▶ QUÉ ENTREGAR:
En el artículo sobre Borges, ¿de qué tres autores se declaran devotos los dos Borges en el prólogo de 1969? Responde en una sola oración, por favor.

A CIEN AÑOS DE LA PUBLICACION DE ‘FERVOR DE BUENOS AIRES’
Borges, el nacimiento del poeta
En 1923 el joven escritor era un “ultraísta” que empezaba a distanciarse de las vanguardias luego de su regreso de Europa. La esencia de su obra posterior ya aparece anunciada en sus primeros poemas.
En el centenario de la publicación de su primer libro, Fervor de Buenos Aires, Jorge Luis Borges ex- tiende su presencia en festivales, conferencias, nuevas ediciones de sus clásicos, un diccionario “babilónico” de su universo literario y la reaparición corregida y revisada de una completa biografía a cargo de uno de los más devotos expertos nacionales en su vida y su obra.
El Borges de un siglo atrás era un joven poeta vanguardista de 23 años que empezaba a perder su entusiasmo con el ultraísmo, y un ensayista incipiente que no eludía los manifiestos tajantes ni las polémicas intensas.
Era también el hombre tímido y enamoradizo que sería el resto de su vida, desgarrado por la separación de su primera novia, un amor nacido en 1922 al regreso de su primera y más larga estancia en el continente europeo, en coincidencia con lo que entonces se llamó la Gran Guerra.
En el prólogo de 1969 a la edición de Fervor de Buenos Aires incluida en el volumen que reunía toda su Obra Poética, Borges sostenía que “aquel muchacho que en 1923 lo escribió ya era esencialmente -¿qué significa esencialmente?- el señor que ahora se resigna o corrige”. Después precisaba cuáles eran esas similitudes, que constituyen un apretado resumen de su trabajada personalidad pública, su preceptiva y sus pasiones librescas: “los dos descreemos del fracaso y del éxito, de las escuelas literarias y de sus dogmas; los dos somos devotos de Schopenhauer, de Stevenson y de Whitman”.
Esa misma idea, la del doble, un tema fecundo en el resto de su obra, haría una de sus últimas apariciones en el cuento “El otro”, publicado en El libro de arena (1975). Allí imagina el encuentro, en febrero de 1969, entre un Borges al borde de los 70 años, sentado en un banco en Cambridge, al norte de Boston, y su antecesor juvenil de 1918, sentado en un banco a orillas del Ródano en Ginebra, puesto que en Suiza y luego en España había transcurrido su adolescencia mientras se desarrollaba la contienda europea.
ALTER EGO
Superado el asombro inaugural, los dos Borges del cuento se avienen a conversar, “fatalmente”, de letras. De inmediato asoman las diferencias. “Nuestra situación era única y, francamente, no estábamos preparados -habrá de lamentarse el Borges adulto-...Mi alter ego creía en la invención o descubrimiento de metáforas nuevas; yo en las que corresponden a afinidades íntimas y notorias y que nuestra imaginación ya ha aceptado”. El joven Borges era maximalista y pregonaba la fraternidad de todos los hombres; el viejo, ganado por su escepticismo conservador, fustiga esas abstracciones ideológicas y replica: “Sólo los individuos existen, si es que existe alguien. El hombre de ayer no es el hombre de hoy sentenció algún griego. Nosotros dos, en este banco de Ginebra o de Cambridge, somos tal vez la prueba”.

▶ DATOS MOSTRADOS:
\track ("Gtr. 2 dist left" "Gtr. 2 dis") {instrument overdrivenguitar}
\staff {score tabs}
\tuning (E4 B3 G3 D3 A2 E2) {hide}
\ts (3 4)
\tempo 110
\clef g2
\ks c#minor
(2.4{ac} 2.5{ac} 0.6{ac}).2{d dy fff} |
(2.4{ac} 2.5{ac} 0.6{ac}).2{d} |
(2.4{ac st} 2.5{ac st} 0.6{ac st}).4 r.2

...

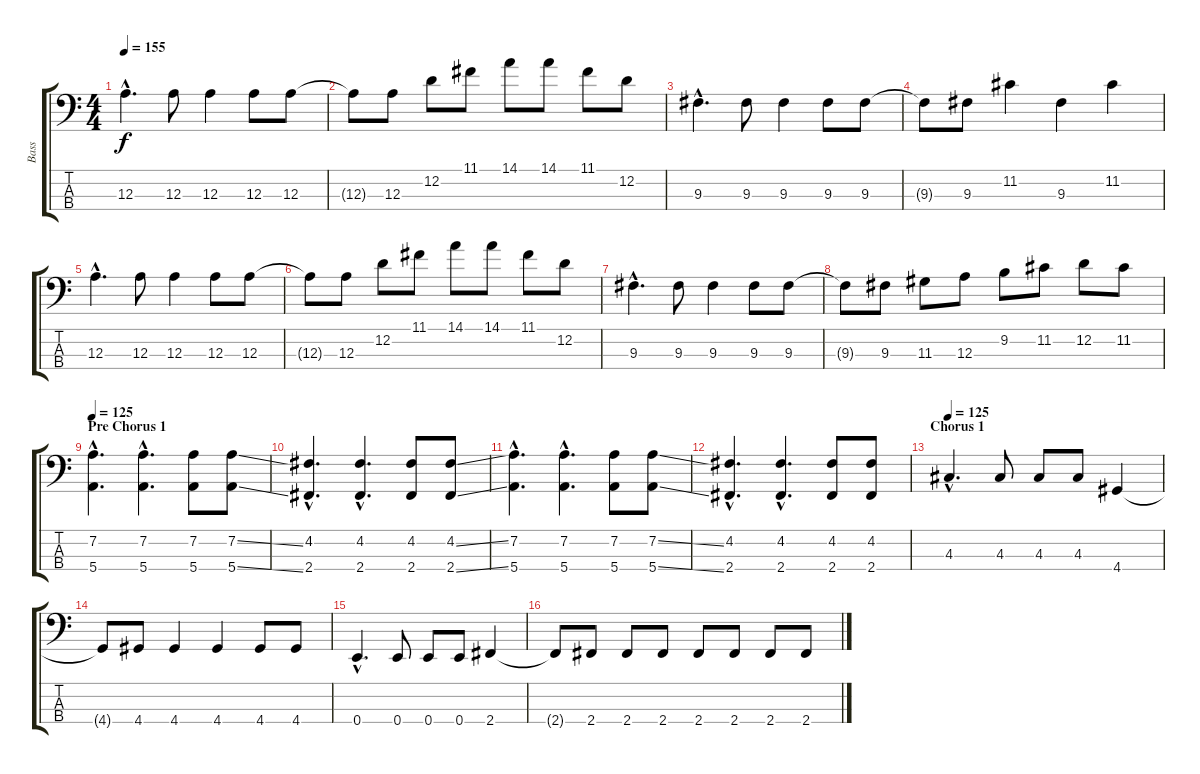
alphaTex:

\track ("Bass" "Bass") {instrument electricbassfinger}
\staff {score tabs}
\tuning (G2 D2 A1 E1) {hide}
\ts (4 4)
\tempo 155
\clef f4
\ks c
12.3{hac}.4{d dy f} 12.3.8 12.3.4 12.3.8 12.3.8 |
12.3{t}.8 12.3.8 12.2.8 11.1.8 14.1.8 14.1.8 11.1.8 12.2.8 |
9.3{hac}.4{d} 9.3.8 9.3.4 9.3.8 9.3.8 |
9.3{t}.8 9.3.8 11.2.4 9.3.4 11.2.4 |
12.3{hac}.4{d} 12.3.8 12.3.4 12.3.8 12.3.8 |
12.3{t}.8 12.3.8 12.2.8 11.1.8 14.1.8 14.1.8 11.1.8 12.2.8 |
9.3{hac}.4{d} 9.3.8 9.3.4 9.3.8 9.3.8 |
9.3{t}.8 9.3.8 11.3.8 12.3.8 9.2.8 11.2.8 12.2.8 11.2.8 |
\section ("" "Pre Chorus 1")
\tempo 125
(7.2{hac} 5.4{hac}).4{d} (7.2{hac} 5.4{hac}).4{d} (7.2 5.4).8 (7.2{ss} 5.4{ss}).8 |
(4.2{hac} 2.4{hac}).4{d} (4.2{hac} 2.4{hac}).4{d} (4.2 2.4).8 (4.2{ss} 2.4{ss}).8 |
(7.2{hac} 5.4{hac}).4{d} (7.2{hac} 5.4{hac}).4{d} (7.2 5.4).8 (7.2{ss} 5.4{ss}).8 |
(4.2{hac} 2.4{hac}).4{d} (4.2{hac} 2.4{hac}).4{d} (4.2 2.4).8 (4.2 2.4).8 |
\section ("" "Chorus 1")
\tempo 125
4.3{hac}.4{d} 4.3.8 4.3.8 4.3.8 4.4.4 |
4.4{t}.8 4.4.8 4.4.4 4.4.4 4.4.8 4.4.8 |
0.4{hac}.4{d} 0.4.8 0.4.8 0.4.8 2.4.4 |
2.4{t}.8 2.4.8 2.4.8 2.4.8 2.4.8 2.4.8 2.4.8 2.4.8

▶ RESPUESTA COMPLETA:
Los dos Borges se declaran devotos de Schopenhauer, de Stevenson y de Whitman.